La noche después del ritual aún estaba impregnada de magia. La manada dormía en calma, el eco de los aullidos aún vibraba en las montañas, como si la bendición de la Luna hubiera dejado una huella imposible de borrar. Selene mecía a Lyria contra su pecho, observando cómo la pequeña dormía con total inocencia, sin saber que ya cargaba con un destino inmenso sobre sus hombros diminutos.
Pero la paz nunca era eterna.
Aiden había salido a patrullar con varios guerreros, y aunque la seguridad era máxima, Selene no podía acallar la sensación de que algo los observaba. Era ese sexto sentido, esa vibración en los huesos que ningún lobo podía ignorar. Se levantó despacio, envolviendo a su hija en mantas, y caminó hacia la entrada de la cabaña. El viento olía extraño, como hierro húmedo y corteza podrida.

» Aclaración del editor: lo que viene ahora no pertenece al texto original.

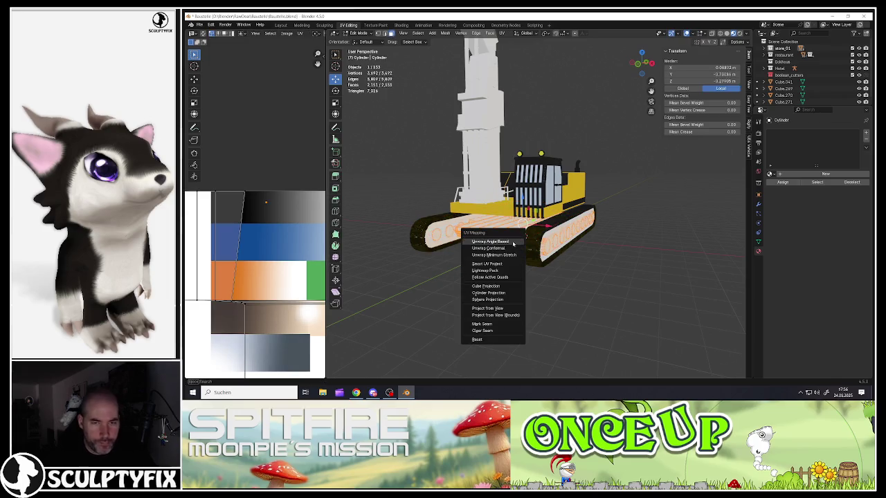
key(u)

Un crujido entre los árboles hizo que sus ojos brillaran de un dorado intenso.
—Lo sabía… —murmuró, bajando la mirada a Lyria—. Nadie vendrá por ti, mi pequeña. Nadie.
De pronto, un aullido rasgó el silencio. No era el aullido de un hermano, sino de un intruso. Tres, cuatro… pronto fueron varios, resonando en la distancia. Lobos desconocidos rodeaban el territorio, probando los límites, atraídos por la noticia del nacimiento. La hija del Alfa era un tesoro, un símbolo… y un blanco.
Selene apretó a su hija contra su pecho y su respiración se volvió más profunda. Su lobo interior, fiero y salvaje, despertaba con una fuerza que jamás había sentido. Ya no era solo ella: la vida de su hija estaba ligada a la suya, y eso la convertía en un muro inquebrantable.
La puerta se abrió de golpe. Una sombra intentó cruzar, pero Selene no lo dudó. Transformó sus manos en garras en un parpadeo y lanzó un zarpazo que hizo que la figura chillara y retrocediera. Sus colmillos asomaron, su cuerpo temblaba, pero no de miedo, sino de furia pura.
—¡Conmigo no! —rugió, su voz resonando más fuerte de lo que jamás había hecho.
Afuera, los guerreros de la manada empezaron a aullar, repeliendo a los intrusos, pero el claro frente a la cabaña se llenaba de ojos brillando entre los árboles.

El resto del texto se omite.